ABOUT THIS TASK: In the records below, find the line with "0H422L429 6 364 101Z" and the line with "M189 46C229 51"; return exactly those lines and every line between them.

◇ ◇ ◇ ◇ ◇ ◇ ◇

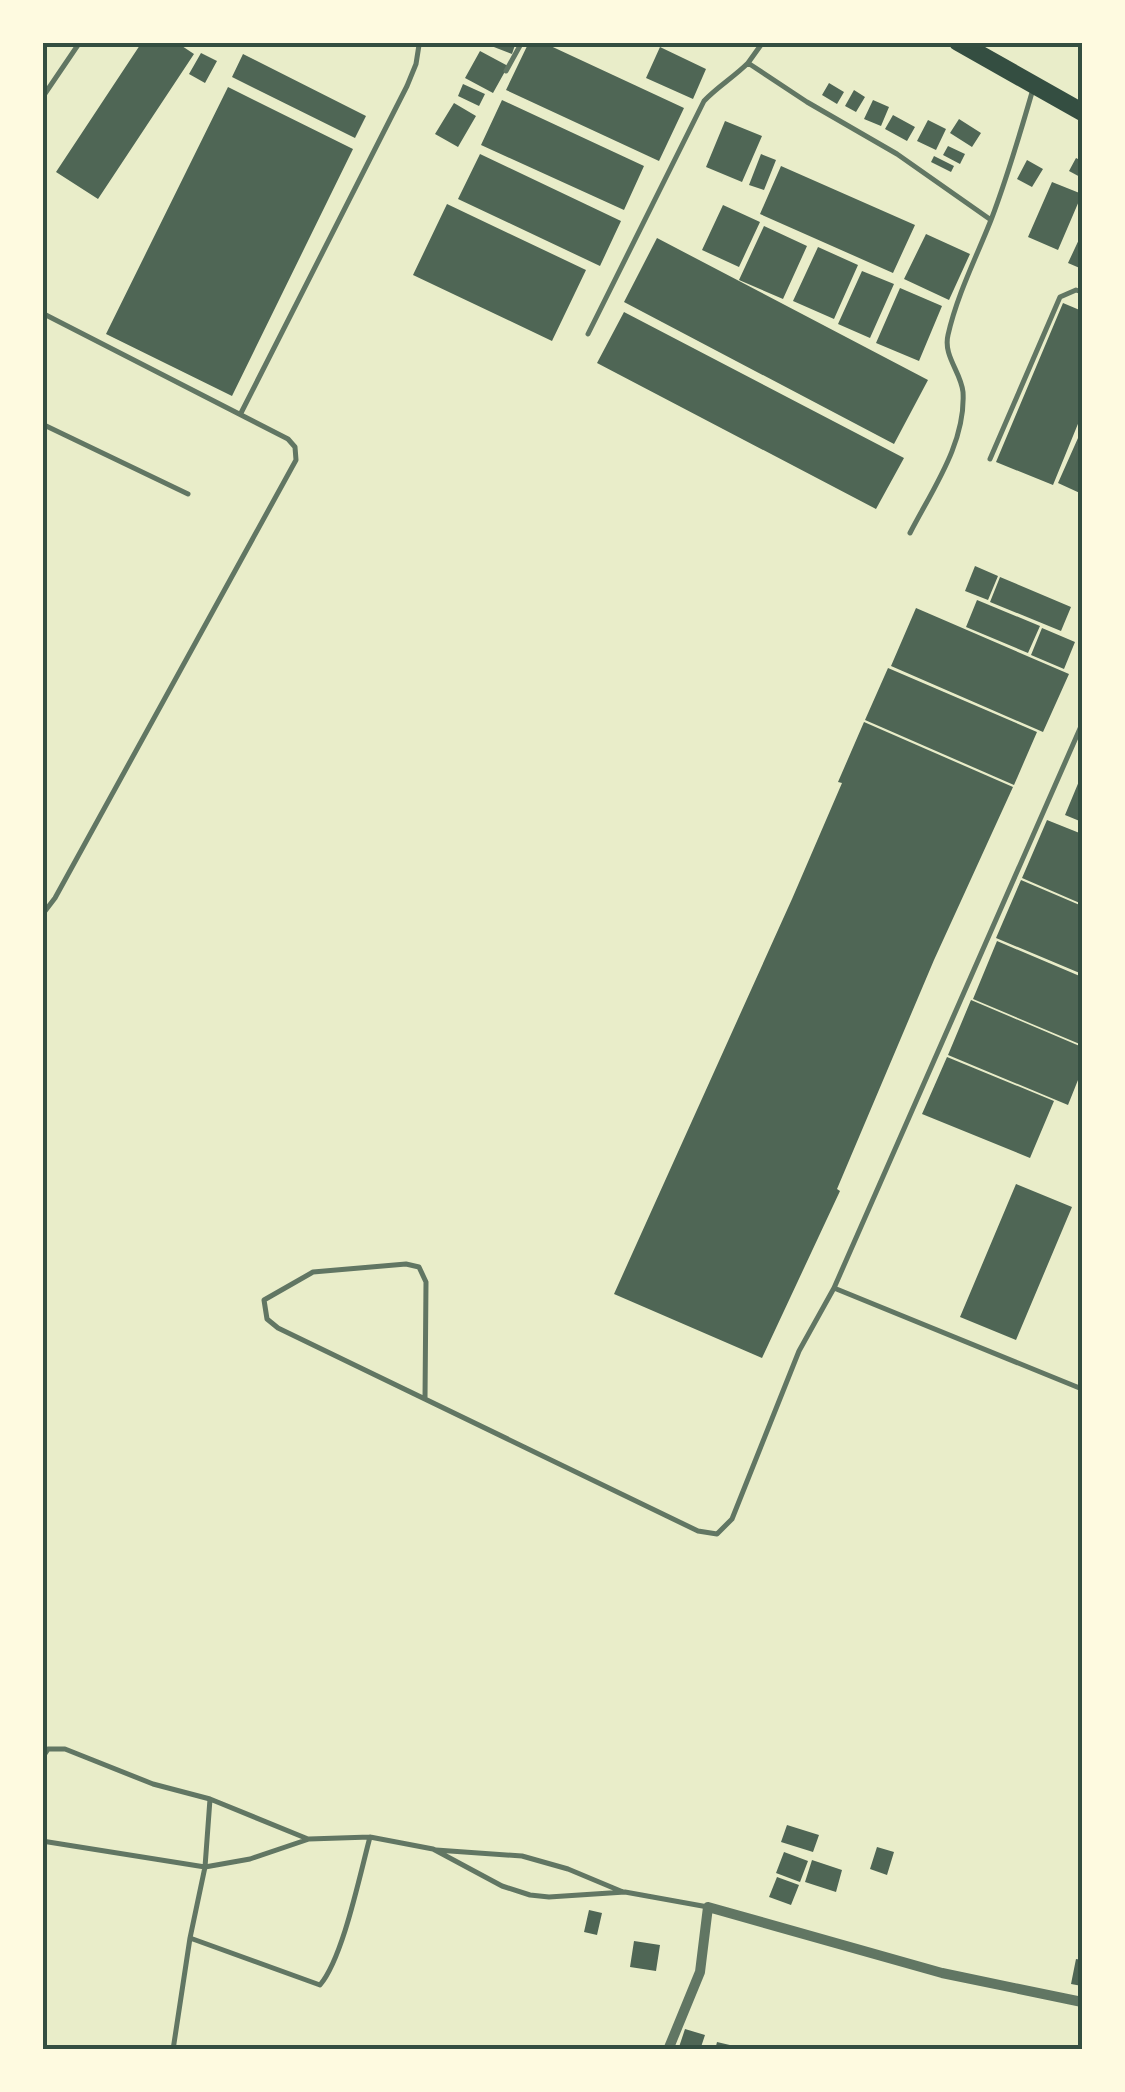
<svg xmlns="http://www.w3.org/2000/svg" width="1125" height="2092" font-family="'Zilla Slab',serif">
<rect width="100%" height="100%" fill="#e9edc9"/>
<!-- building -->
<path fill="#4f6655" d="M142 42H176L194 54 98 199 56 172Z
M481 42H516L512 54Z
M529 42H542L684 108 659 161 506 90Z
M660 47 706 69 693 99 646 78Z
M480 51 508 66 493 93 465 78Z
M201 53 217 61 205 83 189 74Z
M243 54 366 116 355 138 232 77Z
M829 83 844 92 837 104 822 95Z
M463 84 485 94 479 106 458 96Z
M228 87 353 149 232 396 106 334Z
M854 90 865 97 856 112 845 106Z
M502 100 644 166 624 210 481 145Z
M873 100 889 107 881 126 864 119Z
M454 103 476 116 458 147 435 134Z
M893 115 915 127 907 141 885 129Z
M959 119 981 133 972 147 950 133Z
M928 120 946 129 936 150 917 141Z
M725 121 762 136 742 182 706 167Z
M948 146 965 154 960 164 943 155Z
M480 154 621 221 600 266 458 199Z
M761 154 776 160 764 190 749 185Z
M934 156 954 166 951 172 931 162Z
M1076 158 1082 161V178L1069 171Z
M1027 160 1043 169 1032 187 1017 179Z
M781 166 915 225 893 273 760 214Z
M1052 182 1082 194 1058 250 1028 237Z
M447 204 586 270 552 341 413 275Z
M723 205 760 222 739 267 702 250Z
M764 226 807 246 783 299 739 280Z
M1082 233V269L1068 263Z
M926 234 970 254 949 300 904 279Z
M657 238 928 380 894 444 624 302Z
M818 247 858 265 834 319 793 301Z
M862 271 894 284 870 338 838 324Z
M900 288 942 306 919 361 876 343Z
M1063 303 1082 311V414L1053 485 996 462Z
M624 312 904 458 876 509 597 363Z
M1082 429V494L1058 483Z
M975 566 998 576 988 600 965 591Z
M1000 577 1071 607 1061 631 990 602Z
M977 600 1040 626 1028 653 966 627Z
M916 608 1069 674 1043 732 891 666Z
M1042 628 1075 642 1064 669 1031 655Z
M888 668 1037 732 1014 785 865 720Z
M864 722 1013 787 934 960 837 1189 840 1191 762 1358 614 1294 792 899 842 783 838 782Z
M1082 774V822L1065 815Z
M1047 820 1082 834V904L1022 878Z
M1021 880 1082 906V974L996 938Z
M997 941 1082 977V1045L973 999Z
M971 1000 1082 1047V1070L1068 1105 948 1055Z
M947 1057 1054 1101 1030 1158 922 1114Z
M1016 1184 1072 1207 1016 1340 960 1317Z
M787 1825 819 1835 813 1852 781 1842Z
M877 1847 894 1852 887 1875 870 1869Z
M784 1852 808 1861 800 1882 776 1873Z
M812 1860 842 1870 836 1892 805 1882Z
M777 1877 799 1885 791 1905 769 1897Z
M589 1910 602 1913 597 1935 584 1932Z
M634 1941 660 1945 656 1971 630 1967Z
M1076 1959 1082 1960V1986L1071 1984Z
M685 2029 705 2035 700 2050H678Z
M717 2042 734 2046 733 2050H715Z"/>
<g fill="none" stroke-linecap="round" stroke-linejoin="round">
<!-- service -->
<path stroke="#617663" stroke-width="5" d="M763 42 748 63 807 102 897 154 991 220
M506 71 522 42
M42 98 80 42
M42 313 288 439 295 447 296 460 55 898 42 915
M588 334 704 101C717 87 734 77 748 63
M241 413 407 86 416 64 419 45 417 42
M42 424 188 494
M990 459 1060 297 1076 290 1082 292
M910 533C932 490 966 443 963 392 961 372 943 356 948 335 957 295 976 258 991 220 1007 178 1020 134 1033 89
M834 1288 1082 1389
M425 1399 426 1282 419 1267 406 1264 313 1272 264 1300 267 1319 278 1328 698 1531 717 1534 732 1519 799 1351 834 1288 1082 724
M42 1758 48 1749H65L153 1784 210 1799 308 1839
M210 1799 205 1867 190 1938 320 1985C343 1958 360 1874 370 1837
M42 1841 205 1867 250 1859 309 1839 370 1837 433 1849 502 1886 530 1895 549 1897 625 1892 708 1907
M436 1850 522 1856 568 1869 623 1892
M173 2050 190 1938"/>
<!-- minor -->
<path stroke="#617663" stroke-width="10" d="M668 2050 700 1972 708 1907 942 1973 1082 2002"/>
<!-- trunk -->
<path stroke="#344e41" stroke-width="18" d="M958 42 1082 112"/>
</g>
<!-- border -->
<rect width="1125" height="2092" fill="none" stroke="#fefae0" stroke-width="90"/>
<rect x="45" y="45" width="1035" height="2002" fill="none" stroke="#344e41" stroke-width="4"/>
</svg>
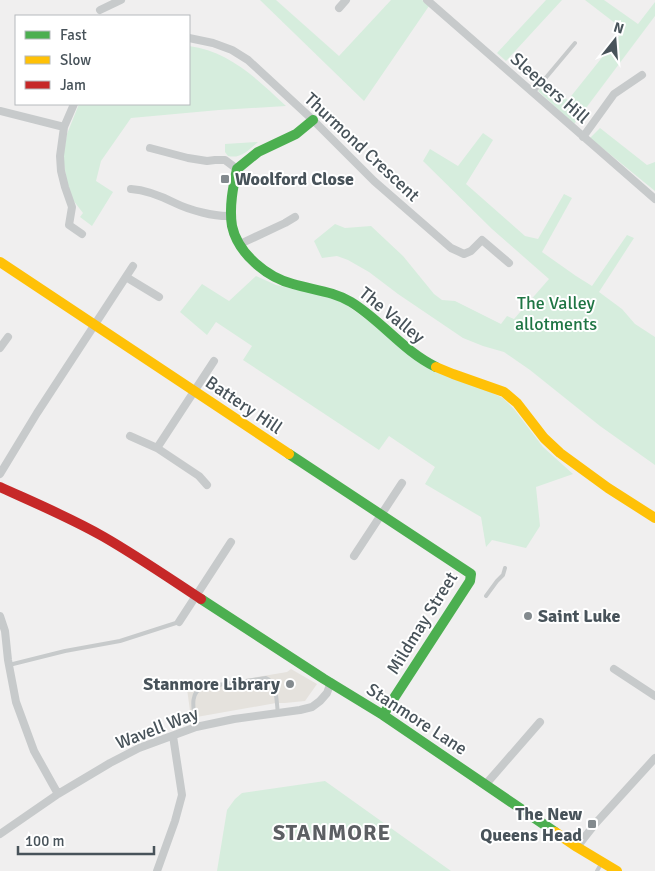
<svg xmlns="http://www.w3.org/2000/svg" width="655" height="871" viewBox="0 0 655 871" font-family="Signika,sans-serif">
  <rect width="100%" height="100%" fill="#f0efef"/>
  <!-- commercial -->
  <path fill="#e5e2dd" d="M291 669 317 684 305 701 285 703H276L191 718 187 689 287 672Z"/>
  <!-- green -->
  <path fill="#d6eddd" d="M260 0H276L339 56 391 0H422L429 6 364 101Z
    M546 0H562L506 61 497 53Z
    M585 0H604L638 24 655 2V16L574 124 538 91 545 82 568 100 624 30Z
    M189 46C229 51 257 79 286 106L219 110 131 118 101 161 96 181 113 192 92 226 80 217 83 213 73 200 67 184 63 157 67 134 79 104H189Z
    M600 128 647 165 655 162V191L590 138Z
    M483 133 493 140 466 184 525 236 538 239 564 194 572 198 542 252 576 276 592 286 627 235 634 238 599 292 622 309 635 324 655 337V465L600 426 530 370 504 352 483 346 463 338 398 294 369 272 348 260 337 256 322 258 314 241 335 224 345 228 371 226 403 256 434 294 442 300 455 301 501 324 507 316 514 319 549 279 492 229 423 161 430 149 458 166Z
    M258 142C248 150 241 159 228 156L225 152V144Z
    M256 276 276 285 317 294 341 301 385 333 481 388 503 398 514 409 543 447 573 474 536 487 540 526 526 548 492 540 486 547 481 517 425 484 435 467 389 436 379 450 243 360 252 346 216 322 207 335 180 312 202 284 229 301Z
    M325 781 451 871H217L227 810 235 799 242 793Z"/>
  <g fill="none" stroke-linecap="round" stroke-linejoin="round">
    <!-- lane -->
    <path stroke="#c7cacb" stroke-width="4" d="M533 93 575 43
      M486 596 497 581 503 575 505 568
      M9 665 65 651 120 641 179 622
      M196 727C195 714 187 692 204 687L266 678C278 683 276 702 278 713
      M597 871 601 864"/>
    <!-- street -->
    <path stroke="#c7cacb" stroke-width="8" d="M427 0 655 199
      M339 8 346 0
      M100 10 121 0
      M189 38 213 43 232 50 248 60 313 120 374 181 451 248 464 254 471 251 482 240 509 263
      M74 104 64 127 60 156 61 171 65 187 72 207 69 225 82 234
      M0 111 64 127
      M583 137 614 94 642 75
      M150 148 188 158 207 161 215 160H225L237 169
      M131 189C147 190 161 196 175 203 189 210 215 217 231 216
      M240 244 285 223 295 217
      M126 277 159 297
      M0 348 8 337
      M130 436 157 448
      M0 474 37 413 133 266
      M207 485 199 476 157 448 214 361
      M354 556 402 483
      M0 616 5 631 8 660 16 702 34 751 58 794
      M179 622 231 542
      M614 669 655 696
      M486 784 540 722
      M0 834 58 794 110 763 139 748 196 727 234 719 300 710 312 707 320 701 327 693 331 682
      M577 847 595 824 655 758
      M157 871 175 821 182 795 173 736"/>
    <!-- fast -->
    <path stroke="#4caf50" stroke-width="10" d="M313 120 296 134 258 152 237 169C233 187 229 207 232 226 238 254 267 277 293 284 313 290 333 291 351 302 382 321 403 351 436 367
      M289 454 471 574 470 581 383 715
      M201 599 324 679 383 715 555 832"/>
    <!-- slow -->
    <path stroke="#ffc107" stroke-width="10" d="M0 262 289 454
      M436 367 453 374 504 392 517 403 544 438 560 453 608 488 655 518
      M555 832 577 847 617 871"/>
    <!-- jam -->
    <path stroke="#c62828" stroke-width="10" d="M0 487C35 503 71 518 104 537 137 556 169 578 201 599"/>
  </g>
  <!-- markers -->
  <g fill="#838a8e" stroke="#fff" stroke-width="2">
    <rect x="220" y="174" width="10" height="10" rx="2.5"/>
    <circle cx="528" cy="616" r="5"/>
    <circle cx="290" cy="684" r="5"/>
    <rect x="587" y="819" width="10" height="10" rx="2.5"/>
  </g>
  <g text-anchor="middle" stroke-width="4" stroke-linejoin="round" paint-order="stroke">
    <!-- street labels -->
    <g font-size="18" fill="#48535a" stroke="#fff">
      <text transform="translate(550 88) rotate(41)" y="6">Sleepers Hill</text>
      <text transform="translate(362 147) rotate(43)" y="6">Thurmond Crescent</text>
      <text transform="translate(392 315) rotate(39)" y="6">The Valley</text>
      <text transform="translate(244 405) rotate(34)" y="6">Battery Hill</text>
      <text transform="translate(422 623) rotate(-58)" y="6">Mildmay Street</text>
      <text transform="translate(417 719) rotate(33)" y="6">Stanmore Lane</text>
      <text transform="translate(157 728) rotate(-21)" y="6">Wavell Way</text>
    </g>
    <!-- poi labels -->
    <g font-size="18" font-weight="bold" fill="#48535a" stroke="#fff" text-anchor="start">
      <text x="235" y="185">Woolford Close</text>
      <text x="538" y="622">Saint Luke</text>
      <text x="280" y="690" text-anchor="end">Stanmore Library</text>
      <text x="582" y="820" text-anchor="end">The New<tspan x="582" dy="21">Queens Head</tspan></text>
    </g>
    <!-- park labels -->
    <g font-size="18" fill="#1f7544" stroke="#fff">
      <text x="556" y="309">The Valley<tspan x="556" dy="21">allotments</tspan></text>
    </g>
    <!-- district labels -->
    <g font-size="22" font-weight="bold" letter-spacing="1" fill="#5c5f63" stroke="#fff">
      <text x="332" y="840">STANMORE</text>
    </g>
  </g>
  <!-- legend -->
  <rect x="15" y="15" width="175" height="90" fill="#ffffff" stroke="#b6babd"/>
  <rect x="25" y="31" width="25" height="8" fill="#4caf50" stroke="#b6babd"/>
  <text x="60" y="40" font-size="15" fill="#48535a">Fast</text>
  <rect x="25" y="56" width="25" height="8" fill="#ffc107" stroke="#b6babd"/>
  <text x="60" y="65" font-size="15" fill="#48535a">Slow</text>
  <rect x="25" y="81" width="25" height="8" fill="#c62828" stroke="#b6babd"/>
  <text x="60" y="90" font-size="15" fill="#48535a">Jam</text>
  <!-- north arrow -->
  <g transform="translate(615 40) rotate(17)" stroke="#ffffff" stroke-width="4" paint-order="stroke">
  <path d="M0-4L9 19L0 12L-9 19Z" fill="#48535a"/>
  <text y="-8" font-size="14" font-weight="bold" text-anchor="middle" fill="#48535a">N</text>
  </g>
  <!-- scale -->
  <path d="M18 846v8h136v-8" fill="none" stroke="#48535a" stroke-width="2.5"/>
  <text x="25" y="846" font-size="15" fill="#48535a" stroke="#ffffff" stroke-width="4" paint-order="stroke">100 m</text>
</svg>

◇ ◇ ◇ ◇ ◇ ◇ ◇

WRITTEN REPLY:
  <path fill="#d6eddd" d="M260 0H276L339 56 391 0H422L429 6 364 101Z
    M546 0H562L506 61 497 53Z
    M585 0H604L638 24 655 2V16L574 124 538 91 545 82 568 100 624 30Z
    M189 46C229 51 257 79 286 106L219 110 131 118 101 161 96 181 113 192 92 226 80 217 83 213 73 200 67 184 63 157 67 134 79 104H189Z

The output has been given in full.